Andrew Hardwick draws only 384 votes, blames Dems
Former Freeport Mayor Andrew Hardwick ran a write-in campaign for Nassau County executive after a court knocked him off the ballot as a third-party candidate over faulty nominating petitions. Tuesday, the results were in, more or less: County elections officials confirmed that only 384 write-in votes were cast, although the precise number for Hardwick wasn't immediately available.
Hardwick continued to blame county Democrats for his fate. He noted that they had backed Robert Kennedy, who defeated Hardwick for mayor in March, and that party lawyers had filed the lawsuit that led to the end of his third-party candidacy. Party leaders had expressed concern that Hardwick would siphon votes from Democratic county executive candidate Thomas Suozzi.
After Suozzi's loss Tuesday to incumbent Republican Edward Mangano, Hardwick said: "The only thing that hurt Suozzi is that he did not honor the relationship that he once had with the black community. We believed in him and he betrayed us -- look at how he helped defeat a [black] Democrat in Freeport."
Suozzi campaign spokesman Jeff Guillot said: "We have never responded to . . . [Hardwick's] comments in any way and still won't."
Hardwick served as deputy parks commissioner during Suozzi's two terms as county executive.
-- Sid Cassese
Smithtown supervisor candidates trade barbs
In Smithtown, site of an intense and sometimes nasty campaign for town supervisor, the candidates criticized each other's political tactics Tuesday night and into Wednesday.
Incumbent Republican Patrick R. Vecchio Sr., Long Island's longest-serving supervisor with 36 years in office, said Wednesday he was "elated" to have won. Without elaborating, he said Creighton, a town council member who ran on the Conservative line, "ought to look in a mirror. He ran a terrible campaign."
Creighton, who got 30.5 percent of the vote, on Tuesday night accused Vecchio supporters of dragging his family into the race by pointing out that his son's law firm represented a controversial industrial business in town.
"I think it was wrong," Creighton Tuesday night before results were in. "I do not believe in ever bringing your family into it."

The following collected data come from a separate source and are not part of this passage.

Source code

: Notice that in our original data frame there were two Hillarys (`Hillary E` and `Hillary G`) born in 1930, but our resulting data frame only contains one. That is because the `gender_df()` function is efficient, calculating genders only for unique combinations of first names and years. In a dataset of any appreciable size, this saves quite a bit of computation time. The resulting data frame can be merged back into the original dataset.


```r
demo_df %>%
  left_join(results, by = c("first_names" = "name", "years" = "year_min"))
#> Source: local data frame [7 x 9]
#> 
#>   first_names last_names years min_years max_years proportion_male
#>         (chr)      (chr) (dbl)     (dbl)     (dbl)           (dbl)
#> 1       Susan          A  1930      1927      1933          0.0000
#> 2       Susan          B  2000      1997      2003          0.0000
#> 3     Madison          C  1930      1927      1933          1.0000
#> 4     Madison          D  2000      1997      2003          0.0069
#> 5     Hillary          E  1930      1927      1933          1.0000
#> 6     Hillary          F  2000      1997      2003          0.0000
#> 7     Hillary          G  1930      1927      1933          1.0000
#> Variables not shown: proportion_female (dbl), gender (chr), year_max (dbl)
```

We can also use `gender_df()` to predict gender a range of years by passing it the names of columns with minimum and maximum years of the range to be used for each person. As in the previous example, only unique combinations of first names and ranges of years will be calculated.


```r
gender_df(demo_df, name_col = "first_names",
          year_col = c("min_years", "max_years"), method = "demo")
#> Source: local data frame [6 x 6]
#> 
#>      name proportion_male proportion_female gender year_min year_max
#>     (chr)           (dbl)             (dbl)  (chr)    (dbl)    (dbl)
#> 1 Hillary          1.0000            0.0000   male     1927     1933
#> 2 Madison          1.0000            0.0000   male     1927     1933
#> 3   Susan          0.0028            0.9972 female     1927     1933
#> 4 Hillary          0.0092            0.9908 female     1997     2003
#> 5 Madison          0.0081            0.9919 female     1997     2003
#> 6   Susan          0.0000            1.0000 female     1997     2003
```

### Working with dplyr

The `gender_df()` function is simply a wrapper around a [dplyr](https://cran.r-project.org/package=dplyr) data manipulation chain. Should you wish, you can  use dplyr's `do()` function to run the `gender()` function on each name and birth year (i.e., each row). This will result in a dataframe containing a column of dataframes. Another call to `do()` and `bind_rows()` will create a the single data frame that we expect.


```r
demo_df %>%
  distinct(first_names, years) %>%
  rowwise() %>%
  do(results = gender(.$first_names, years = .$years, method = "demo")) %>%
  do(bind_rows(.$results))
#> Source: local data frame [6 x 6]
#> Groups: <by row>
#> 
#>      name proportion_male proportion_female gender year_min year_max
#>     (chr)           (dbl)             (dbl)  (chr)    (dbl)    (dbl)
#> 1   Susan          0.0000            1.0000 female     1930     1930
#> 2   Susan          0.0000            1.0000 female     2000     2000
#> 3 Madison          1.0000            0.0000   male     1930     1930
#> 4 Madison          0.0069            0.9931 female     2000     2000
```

In February, Creighton abstained from voting on a resolution asking a state court for permission to shut down KPE II, a Kings Park industrial firm, for violating local zoning laws because his son, Robert C. Creighton, was a partner with the law firm representing the company. Creighton said at the time that while his vote had "nothing to do" with his son's law firm, "because there is the mere appearance of it, I'm going to abstain."
-- Lauren Harrison
Remembering William Lindsay in Hauppauge
Suffolk Democratic chairman Richard Schaffer took a moment during his election night speech at IBEW Local 25 headquarters in Hauppauge to remember the late legislative Presiding Officer William Lindsay (D-Holbrook), who died of cancer in September.

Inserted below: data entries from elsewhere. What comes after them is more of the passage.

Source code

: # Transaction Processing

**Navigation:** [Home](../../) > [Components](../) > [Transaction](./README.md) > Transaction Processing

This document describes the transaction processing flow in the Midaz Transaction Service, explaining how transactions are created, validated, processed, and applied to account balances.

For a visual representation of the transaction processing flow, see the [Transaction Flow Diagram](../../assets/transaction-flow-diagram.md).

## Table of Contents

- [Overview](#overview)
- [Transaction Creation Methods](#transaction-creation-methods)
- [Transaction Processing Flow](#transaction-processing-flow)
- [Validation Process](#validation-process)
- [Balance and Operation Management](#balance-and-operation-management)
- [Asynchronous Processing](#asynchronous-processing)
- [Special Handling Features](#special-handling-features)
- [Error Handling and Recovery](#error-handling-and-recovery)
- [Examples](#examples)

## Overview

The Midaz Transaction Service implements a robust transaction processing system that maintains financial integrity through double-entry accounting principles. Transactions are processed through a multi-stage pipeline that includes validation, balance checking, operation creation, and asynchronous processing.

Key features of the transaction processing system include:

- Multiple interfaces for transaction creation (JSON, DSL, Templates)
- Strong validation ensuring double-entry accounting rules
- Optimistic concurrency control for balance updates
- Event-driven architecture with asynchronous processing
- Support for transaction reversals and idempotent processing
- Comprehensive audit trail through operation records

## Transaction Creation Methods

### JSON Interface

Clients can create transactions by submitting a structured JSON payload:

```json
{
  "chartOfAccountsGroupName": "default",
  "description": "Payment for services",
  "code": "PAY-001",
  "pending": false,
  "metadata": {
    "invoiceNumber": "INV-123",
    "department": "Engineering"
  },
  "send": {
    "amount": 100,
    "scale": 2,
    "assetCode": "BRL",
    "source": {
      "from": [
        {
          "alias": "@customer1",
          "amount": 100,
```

Schaffer recalled one of his final conversations with Lindsay, who made the special request that Schaffer help his son, William J. Lindsay III, in his race to succeed his father in the Eighth District. Lindsay beat Republican Anthony C. Musumeci, 51.6 percent to 41.3 percent.
"The one thing he told me was, 'Don't screw up Billy's campaign,' " Schaffer told the cheering crowd. "I don't think we screwed it up."
-- Rick Brand
A victory speech, then a concession speech
Nassau Democratic Party officials who had gathered Tuesday night at a Carle Place catering hall appeared stunned when County Executive Edward Mangano appeared on television shortly before 11 p.m. to announce that he had beaten Democrat Thomas Suozzi.
Suozzi campaign spokesman Jeff Guillot looked up at a television showing Mangano's victory speech in Westbury, and quickly left the main ballroom at Chateau Briand to huddle with party officials.
Nassau Democratic chairman Jay Jacobs, had just done a pair of newspaper interviews in which he said Suozzi was still competitive and that most of the election returns were coming in from GOP territory.
About 15 minutes after Mangano spoke, Suozzi and his wife, Helene, quietly entered the room without any music or celebration to officially concede.